Search for a rare disease
Tibial hemimelia is a rare congenital anomaly characterized by deficiency of the tibia with a relatively intact fibula.
- Congenital absence of tibia
- Congenital aplasia and dysplasia of the tibia with intact fibula
- Congenital longitudinal deficiency of the tibia
- Tibial longitudinal meromelia
- Prevalence: -
- Inheritance: Not applicable or Autosomal dominant or Autosomal recessive
- Age of onset: Infancy, Neonatal
- ICD-10: Q72.5
- OMIM: 275220
- UMLS: -
- MeSH: -
- GARD: 8707
- MedDRA: -
Prevalence is estimated at 1 in 1,000,000 live births.

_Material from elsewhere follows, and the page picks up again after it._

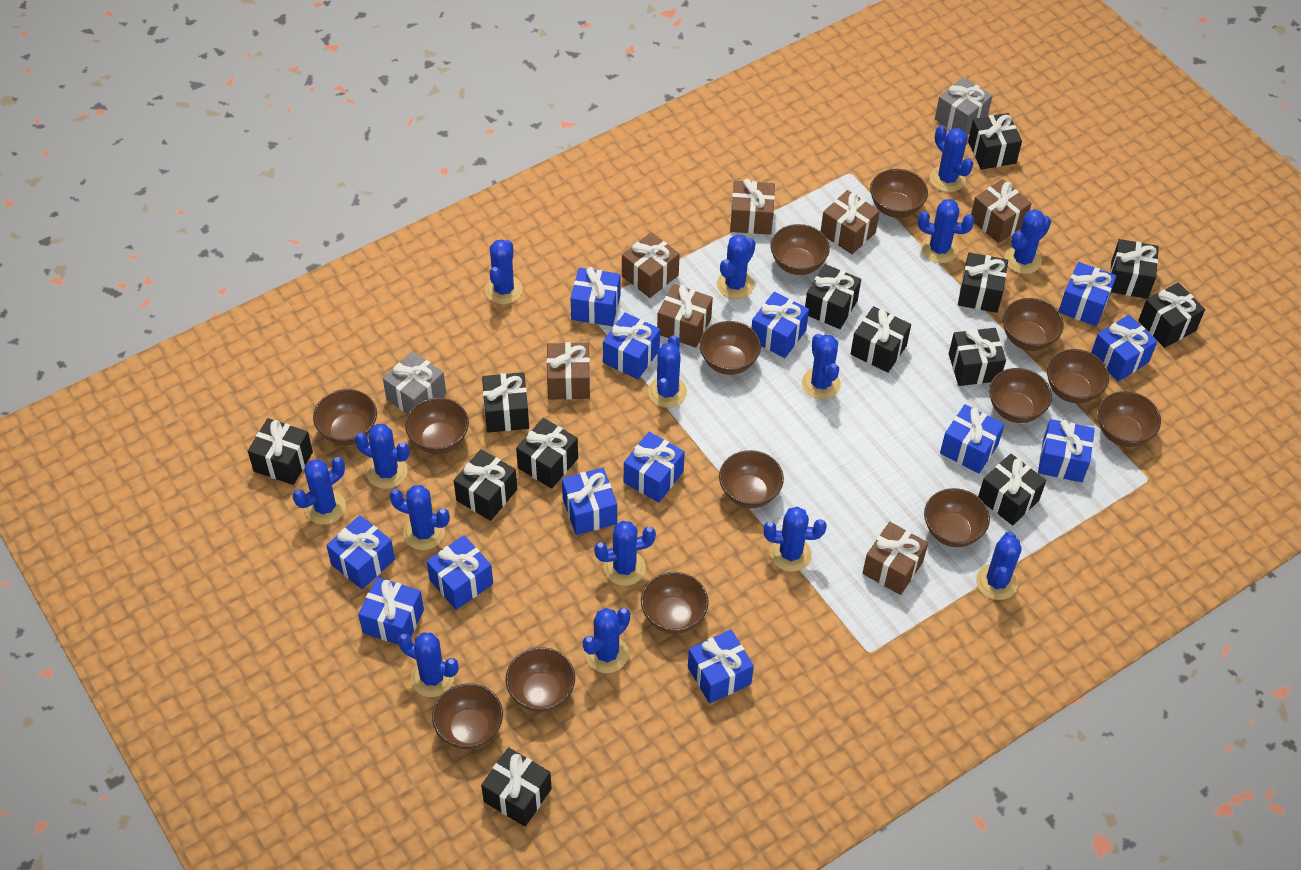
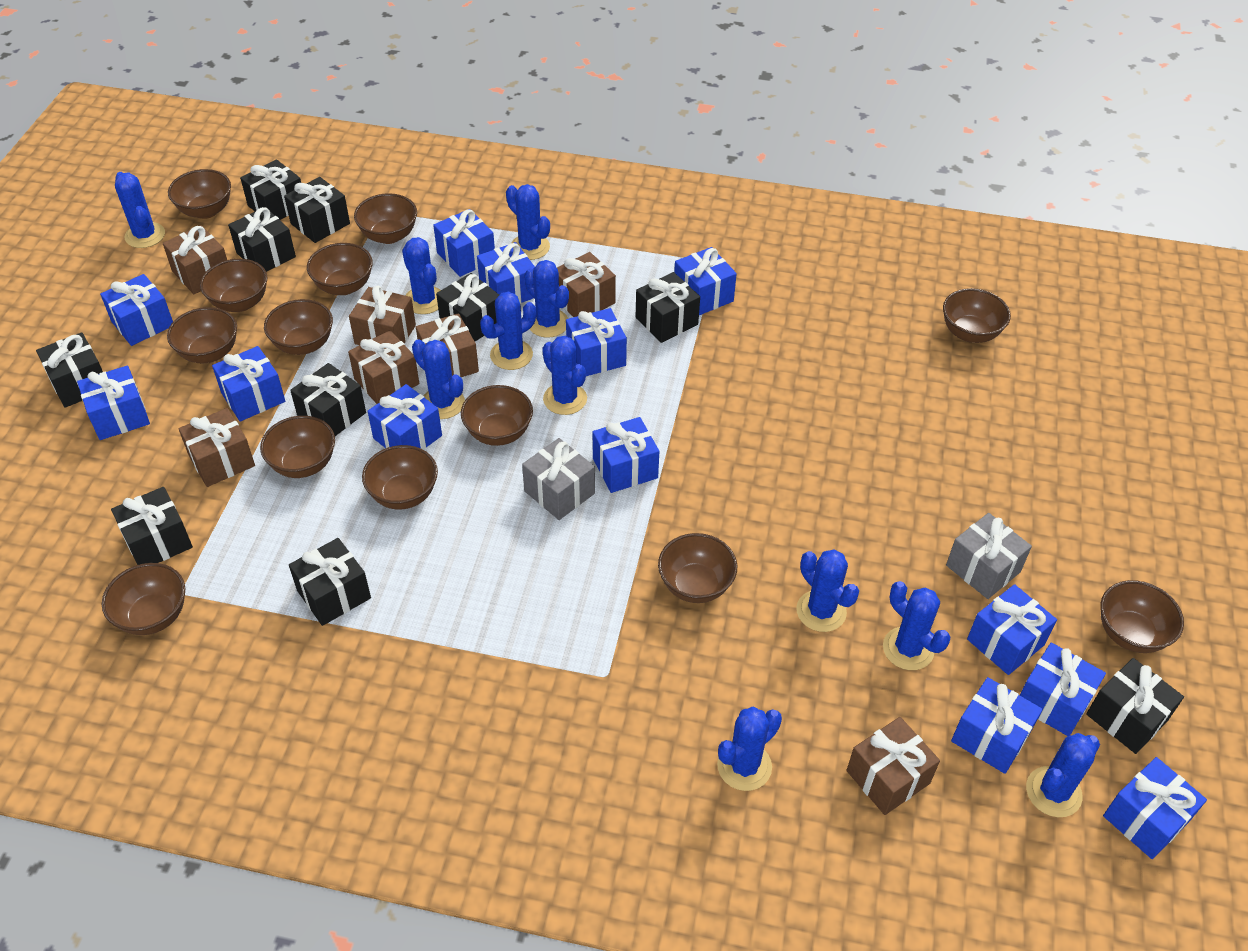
black gift: [248,418,313,485] [454,449,517,521] [481,747,552,826] [482,372,529,433] [516,418,578,489] [805,264,861,329] [851,306,911,373] [949,328,1006,386] [958,252,1008,313] [968,113,1022,170] [978,453,1046,525] [1110,239,1159,299] [1138,282,1205,348] = 13 -> [36,332,103,408] [111,487,193,565] [228,207,296,272] [240,159,301,220] [284,177,350,243] [289,538,371,626] [290,363,366,436] [436,273,499,341] [636,272,700,343] [1086,658,1184,754] = 10
blue cactus: [293,457,346,525] [355,424,410,489] [390,485,450,550] [398,632,459,697] [485,239,523,304] [583,608,630,673] [594,521,656,586] [648,335,687,408] [717,234,755,299] [763,507,827,572] [802,334,841,399] [918,199,975,263] [930,125,973,192] [976,532,1022,600] [1005,209,1051,274] = 15 -> [115,172,165,248] [402,237,441,314] [412,339,465,419] [480,292,536,370] [506,184,550,260] [524,260,569,338] [542,336,587,415] [717,707,782,791] [796,549,859,632] [883,581,950,670] [1026,733,1100,817] = 11
brown bowl: [313,389,377,445] [405,397,469,454] [432,683,503,750] [506,647,575,712] [641,572,709,634] [699,321,761,375] [719,450,784,508] [770,224,830,275] [870,169,928,218] [924,488,990,547] [989,368,1052,423] [1003,298,1064,351] [1047,349,1109,404] [1098,391,1161,447] = 14 -> [102,563,185,635] [167,307,237,363] [168,169,231,219] [200,259,267,312] [260,416,335,478] [264,299,333,355] [307,243,373,295] [354,193,417,244] [362,445,438,510] [461,385,533,446] [658,533,737,603] [943,288,1011,343] [1100,580,1184,653] = 13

Tibial hemimelia can be unilateral or bilateral. It may occur as an isolated anomaly, or as a part of a complex malformation syndrome (such as the Gollop-Wolfgang complex and triphalangeal thumb-polysyndactyly syndrome, see these terms).
The etiology remains uncertain.
Diagnosis is based on clinical and radiological findings.
Prenatal diagnosis using ultrasound is possible.
Although the majority of cases with tibial hemimelia are sporadic, affected families with possible autosomal dominant or autosomal recessive inheritance have been reported.
Management and treatment
Management requires surgical correction of the tibial hemimelia and any associated malformations, especially those concerning the foot (equinovarus, partial duplication of the foot). Reconstructive surgery and a prosthesis adapted to growth, together with regular post-operative follow-up, are necessary for optimal functional results.